Исходный текст.
►

Обращение к чеховскому тексту — рассказу «Черный монах» — возникает в поэзии А. Кушнера. Само обращение к чужому слову — органическая черта поэтического творчества этого поэта, что было отмечено в обширном ряде работ, посвященных его творчеству — «недаром Кушнер сам назвал себя недавно в «Новом мире» (правда, как бы выражая мнение другого поэта) «любимцем ленинградских литературоведов» [Визель 1996: 4]. Сошлемся на суждение, которое представляется нам одним из ключевых в интерпретации поэзии Кушнера и содержится в статье И.А. Макаровой «Трансформация «чужого слова» в поэзии А. Кушнера (К вопросу о целостности художественного произведения)»: «По мысли Кушнера, поэтические достижения иных эпох должны присутствовать в сегодняшних стихах не только в скрытом виде традиции, но могут войти чужим образом, словом или строчкой» [Макарова 1995: 187]. В ряду многочисленных культурных реминисценций Кушнера, его явных и скрытых литературных цитат «чеховский пласт» занимает особое место. Важно отметить, что в творческом сознании Кушнера Чехов входит в «short-лист» его пристрастий, и это отмечено в статьях и интервью поэта:

«Однажды Евгений Рейн попросил студентов своего семинара составить список из десяти поэтов XX века, значимых для них лично и, по их представлению, для всего столетия, в порядке убывания «значимости». А я попрошу вас назвать десять своих самых близких, «провиденциальных» собеседников во все времена без всякого порядка. К кому из них вы можете обратиться всегда?

— Пушкин, Пруст, Баратынский, Тютчев, Толстой, Фет, Чехов, Анненский, Мандельштам, французские эссеисты XVI—XVII веков» [Кушнер 1997: 75].

◄

Предоставленные данные.
►

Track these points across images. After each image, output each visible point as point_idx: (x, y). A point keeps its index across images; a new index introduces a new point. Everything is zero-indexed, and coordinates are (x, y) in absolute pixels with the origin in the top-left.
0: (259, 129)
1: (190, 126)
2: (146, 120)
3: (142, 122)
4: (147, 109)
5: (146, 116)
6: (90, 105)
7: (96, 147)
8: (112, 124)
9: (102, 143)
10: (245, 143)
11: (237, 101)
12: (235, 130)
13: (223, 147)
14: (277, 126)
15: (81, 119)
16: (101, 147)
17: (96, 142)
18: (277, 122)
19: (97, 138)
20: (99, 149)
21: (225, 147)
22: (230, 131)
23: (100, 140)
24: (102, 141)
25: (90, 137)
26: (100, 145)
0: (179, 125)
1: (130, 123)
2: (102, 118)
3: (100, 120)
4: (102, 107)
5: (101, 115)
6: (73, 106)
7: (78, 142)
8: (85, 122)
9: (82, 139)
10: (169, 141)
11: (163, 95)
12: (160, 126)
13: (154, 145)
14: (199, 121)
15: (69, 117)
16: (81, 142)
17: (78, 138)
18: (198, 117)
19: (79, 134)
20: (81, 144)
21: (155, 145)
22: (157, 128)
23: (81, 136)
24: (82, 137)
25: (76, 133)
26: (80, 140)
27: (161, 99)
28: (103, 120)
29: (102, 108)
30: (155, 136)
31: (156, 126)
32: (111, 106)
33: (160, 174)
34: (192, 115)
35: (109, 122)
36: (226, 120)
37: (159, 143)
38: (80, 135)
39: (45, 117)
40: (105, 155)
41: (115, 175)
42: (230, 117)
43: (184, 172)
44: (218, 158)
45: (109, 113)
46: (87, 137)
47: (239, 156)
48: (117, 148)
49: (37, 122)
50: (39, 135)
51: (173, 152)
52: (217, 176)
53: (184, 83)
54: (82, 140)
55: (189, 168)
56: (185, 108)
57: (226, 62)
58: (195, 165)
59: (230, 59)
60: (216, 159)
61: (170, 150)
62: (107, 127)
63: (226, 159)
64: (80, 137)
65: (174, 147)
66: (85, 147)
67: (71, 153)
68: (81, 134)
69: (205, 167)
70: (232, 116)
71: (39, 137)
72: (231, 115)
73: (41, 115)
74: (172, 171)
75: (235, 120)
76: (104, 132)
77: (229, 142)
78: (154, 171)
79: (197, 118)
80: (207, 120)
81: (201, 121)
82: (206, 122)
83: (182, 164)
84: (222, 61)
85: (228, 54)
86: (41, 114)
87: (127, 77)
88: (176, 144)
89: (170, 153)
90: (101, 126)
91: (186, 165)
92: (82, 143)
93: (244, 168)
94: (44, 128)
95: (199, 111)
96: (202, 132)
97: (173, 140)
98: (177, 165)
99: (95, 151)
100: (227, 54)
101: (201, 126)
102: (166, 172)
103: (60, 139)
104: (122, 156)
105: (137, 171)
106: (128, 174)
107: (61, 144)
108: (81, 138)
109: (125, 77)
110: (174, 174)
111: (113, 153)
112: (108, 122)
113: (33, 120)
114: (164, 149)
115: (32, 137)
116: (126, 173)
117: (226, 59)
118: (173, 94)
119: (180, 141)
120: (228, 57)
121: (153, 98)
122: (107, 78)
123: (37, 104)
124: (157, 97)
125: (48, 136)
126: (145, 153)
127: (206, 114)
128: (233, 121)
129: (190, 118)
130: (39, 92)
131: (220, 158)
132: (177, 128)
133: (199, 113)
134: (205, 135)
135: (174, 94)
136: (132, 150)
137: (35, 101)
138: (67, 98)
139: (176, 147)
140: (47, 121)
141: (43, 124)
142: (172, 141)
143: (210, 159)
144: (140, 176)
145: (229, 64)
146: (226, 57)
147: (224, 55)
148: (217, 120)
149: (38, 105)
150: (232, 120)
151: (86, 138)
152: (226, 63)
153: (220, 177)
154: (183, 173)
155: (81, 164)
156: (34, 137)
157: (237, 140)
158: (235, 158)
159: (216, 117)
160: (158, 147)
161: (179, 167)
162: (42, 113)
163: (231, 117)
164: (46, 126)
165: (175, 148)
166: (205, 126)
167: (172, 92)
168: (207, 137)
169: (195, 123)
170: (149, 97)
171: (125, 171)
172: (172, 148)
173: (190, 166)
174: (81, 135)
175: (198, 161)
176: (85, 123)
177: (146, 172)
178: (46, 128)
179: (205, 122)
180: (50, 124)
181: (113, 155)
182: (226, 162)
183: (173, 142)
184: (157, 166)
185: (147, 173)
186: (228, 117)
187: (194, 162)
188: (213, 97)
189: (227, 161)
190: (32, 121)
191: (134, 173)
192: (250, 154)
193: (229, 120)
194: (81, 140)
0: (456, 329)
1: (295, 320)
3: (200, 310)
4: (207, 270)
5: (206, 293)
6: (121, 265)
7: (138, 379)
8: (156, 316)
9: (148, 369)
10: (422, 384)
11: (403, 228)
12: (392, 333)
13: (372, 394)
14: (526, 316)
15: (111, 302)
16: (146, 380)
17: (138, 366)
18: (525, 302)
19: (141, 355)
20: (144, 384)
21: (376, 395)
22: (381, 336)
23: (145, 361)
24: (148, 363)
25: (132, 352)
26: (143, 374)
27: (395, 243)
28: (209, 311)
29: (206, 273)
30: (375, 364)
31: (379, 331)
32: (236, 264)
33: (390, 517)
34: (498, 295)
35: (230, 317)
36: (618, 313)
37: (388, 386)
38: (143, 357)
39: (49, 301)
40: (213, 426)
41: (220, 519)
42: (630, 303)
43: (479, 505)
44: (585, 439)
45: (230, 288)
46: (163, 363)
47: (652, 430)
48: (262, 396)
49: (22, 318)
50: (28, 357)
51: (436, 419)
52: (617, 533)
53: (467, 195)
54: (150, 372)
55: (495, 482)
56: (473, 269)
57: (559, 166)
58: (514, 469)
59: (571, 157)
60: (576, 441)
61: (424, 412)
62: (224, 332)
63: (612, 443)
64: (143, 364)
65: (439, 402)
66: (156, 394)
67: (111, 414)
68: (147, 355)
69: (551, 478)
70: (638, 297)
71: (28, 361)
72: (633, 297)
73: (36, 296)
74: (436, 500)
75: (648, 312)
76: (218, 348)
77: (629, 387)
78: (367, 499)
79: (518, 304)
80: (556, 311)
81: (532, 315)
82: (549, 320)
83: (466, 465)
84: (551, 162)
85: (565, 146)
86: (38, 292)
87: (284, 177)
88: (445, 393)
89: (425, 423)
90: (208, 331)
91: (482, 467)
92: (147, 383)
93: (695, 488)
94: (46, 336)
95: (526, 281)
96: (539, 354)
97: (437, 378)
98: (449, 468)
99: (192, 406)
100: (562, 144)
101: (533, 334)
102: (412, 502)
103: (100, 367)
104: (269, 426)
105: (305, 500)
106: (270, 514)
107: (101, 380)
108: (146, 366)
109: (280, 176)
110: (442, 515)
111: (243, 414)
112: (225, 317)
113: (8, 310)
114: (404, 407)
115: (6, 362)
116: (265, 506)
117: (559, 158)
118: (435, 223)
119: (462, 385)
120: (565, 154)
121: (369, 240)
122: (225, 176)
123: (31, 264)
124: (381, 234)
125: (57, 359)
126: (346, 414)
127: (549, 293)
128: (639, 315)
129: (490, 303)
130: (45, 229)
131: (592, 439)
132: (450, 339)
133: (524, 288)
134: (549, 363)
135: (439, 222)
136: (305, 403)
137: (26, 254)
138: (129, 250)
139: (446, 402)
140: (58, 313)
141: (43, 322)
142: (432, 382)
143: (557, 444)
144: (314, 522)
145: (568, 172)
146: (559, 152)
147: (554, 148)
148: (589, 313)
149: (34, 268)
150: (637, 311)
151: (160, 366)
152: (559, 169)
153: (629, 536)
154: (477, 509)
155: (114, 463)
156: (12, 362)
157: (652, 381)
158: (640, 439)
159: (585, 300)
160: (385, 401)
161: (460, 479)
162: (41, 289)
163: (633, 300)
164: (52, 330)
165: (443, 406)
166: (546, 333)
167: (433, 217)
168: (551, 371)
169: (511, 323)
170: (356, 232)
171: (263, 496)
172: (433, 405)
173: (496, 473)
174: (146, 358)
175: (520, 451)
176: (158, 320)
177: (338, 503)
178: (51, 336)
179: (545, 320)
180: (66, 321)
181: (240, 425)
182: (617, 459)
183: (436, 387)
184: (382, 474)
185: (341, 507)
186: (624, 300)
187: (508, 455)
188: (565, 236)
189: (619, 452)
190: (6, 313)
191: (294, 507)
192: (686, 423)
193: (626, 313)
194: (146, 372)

◄

Задание A. Какой рассказ Чехова, согласно исходному тексту о поэзии Кушнера, возникает в его стихах?
Задание B. Продолжите исходный текст о чеховском пласте в поэзии Кушнера, начиная сразу после его последнего предложения.

Ответ A. Рассказ «Черный монах».

Ответ B.
Кушнеру близок не только чеховский текст, но и творческая позиция автора — не случайны его слова: «Мягкость — сестра таланта, — скажем, перефразировав Чехова, то есть человечность, отходчивость, впечатлительность, доверчивость, отзывчивость (о, не всемирная, а самая что ни на есть будничная, непосредственно-живая), а без этих свойств великий человек и не сделал бы того, что он сделал, — не надо путать художника с «пламенным революционером» [Кушнер 1994: 59], а также ироническое замечание: «Не люблю расхожих представлений о ком бы то ни было: о поэте, профессоре (вспомните чеховскую «Скучную историю»), священнике (рассказ «Архиерей»), сановнике («Рассказ неизвестного человека»), следователе («По делам службы»). Я потому и беру здесь в союзники Чехова, что он умел опровергать ходячие мнения и шаблоны» [Кушнер 1997: 77].

Именно чеховский текст, наряду с некрасовским, становится для Кушнера ключевым в стихотворении «Слово «нервный» сравнительно поздно...», которое впервые было напечатано в его сборнике стихов «Голос» в 1978 г. В стихотворении Кушнера отсылка к чеховскому слову прямо декларирована — автор апеллирует к читательской памяти: «Если помните... ветер в полях...». Стихотворение насыщено непосредственными ссылками на текст рассказа «Черный монах»:

Коврин, Таня, в саду дымовая
Горечь, слезы и черный монах

[Кушнер 2006: 21].

В стихотворении Кушнера чеховские мотивы предстают в парадигме противостояния обывательского, мещанского и возвышенного:

Эту нервность, и бледность, и пыл,
Что неведомы сильным и сытым,
Позже в женщинах Чехов ценил

[Кушнер 2006: 21].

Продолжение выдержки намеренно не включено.